The study of the composition of the upper mesosphere of Venus is necessary to characterize several atmospheric processes such as photochemistry, condensation and dynamics. At this altitude level (80-110 km), several species have been detected thanks to their (sub)millimeter rotational lines, in particular sulfur species SO2 and SO, that may be indicative of Venus' volcanic activity, and showed an abundance increase with altitude suggesting a local sulfur-bearing aerosol source. H2O, which takes part in the formation of H2SO4 clouds, was also detected as well as its isotope HDO; their analyses revealed significant diurnal and long-term temporal variations.

To explore this case in greater detail and better assess local, diurnal and temporal variations of minor species, heterodyne spectroscopic observations were obtained in November 2011 during the first Early Science observation cycle of the Atacama Large Millimeter Array (ALMA), the largest (sub)millimeter interferometer, which at the time offered 16 12-m large antennas. These observations allowed us to map the day side of Venus with a spatial resolution down to 1.2-2.4"" (for a disk of 11"), targeting SO2, SO, HDO and CO transitions around 0.85mm (335-346 GHz).

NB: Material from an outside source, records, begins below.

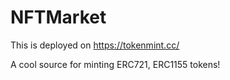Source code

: # NFTMarket
This is deployed on https://tokenmint.cc/

A cool source for minting ERC721, ERC1155 tokens!

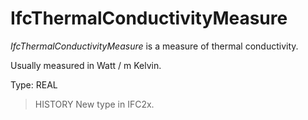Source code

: # IfcThermalConductivityMeasure

_IfcThermalConductivityMeasure_ is a measure of thermal conductivity.
<!-- end of short definition -->


Usually measured in Watt / m Kelvin.

Type: REAL

> HISTORY New type in IFC2x.
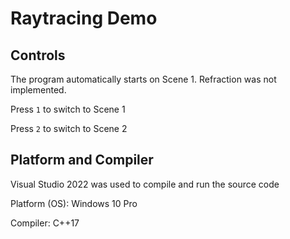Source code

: # Raytracing Demo

## Controls

The program automatically starts on Scene 1. Refraction was not implemented.

Press `1` to switch to Scene 1

Press `2` to switch to Scene 2

## Platform and Compiler

Visual Studio 2022 was used to compile and run the source code

Platform (OS): Windows 10 Pro

Compiler: C++17
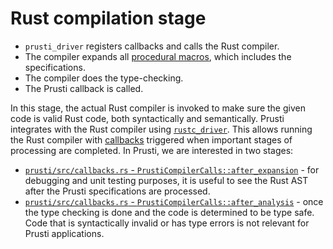 # Rust compilation stage

- `prusti_driver` registers callbacks and calls the Rust compiler.
- The compiler expands all [procedural macros](../macros.md), which includes the specifications.
- The compiler does the type-checking.
- The Prusti callback is called.

In this stage, the actual Rust compiler is invoked to make sure the given code is valid Rust code, both syntactically and semantically. Prusti integrates with the Rust compiler using [`rustc_driver`](https://rustc-dev-guide.rust-lang.org/rustc-driver.html). This allows running the Rust compiler with [callbacks](https://doc.rust-lang.org/nightly/nightly-rustc/rustc_driver/trait.Callbacks.html) triggered when important stages of processing are completed. In Prusti, we are interested in two stages:

 - [`prusti/src/callbacks.rs` - `PrustiCompilerCalls::after_expansion`](https://github.com/viperproject/prusti-dev/blob/f6850c5036c4a85c8812b46eed8ac472ca95fe25/prusti/src/callbacks.rs#L58) - for debugging and unit testing purposes, it is useful to see the Rust AST after the Prusti specifications are processed.
 - [`prusti/src/callbacks.rs` - `PrustiCompilerCalls::after_analysis`](https://github.com/viperproject/prusti-dev/blob/f6850c5036c4a85c8812b46eed8ac472ca95fe25/prusti/src/callbacks.rs#L89) - once the type checking is done and the code is determined to be type safe. Code that is syntactically invalid or has type errors is not relevant for Prusti applications.

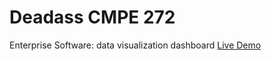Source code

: # Deadass CMPE 272

Enterprise Software: data visualization dashboard
[Live Demo](http://deadass-env.eba-ibrwzprn.us-west-2.elasticbeanstalk.com)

All of these transitions were well detected and their modeling yielded abundances consistent with previous single-dish assessments. We will present a detailed analysis of the data in terms of spatial distribution (horizontal and vertical) and temporal variations, and we will discuss their interpretation with regard to the efficiency of photochemical destruction in the mesosphere and aerosol sources. In addition, by mapping the CO(3-2) line's Doppler-shifts, we have been able to derive the wind field near the upper boundary of the mesosphere, whichs corresponds to a region of dynamic transition between the retrograde zonal wind regime of the troposphere and the subsolar-to-antisolar flow that dominates at higher altitudes.